Uzmanı kampanyaları yorumladı: 1989’u nasıl limonla hatırlıyorsak, bu seçimi de patates-soğanla hatırlayacağız
Cumhurbaşkanı Erdoğan, BM Genel Kurulu için gittiği ABD'de dünden beri üç ayrı etkinliğe katılarak konuşma yaptı. Bu konuşmalarda öne çıkan konular AB üyeliği, mülteci meselesi ve son günlerin en çok tartışılan konusu Irak Kalkınma Yolu girişimi oldu.

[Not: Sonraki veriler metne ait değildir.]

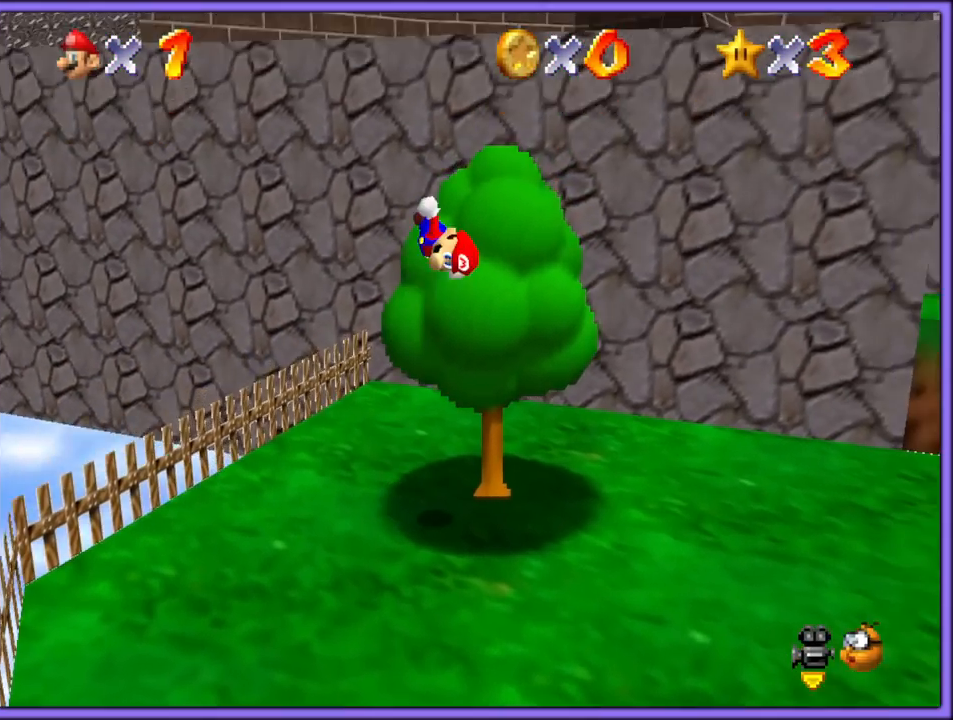
{"dt_ms": 1000, "buttons": [], "left_stick": "up-right", "button_events": [[17, "C_RIGHT", "down"], [133, "C_RIGHT", "up"], [583, "A", "down"], [833, "B", "down"], [967, "A", "up"], [1000, "B", "up"]]}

Cumhurbaşkanı Tayyip Erdoğan, Birleşmiş Milletler Genel Kurulu toplantısı için gittiği ABD’de ilk gün Gürcistan Başbakanı Irakli Garibaşvili ve ABD’li milyarder Elon Musk ile görüştü. Erdoğan için günün ilerleyen saatleri çok daha hareketliydi. Üç ayrı etkinlikte konuşma yapan Cumhurbaşkanı dış politikayla ilgili ilginç açıklamalarda bulundu.
Bu konuşmalardan dikkatimizi çekenler şöyle:
Erdoğan TASC’taki konuşmasında dış politika açısından ırkçılık, Kuran yakma eylemleri ve ABD ile ilişkilere odaklandığı bir konuşma yaptı.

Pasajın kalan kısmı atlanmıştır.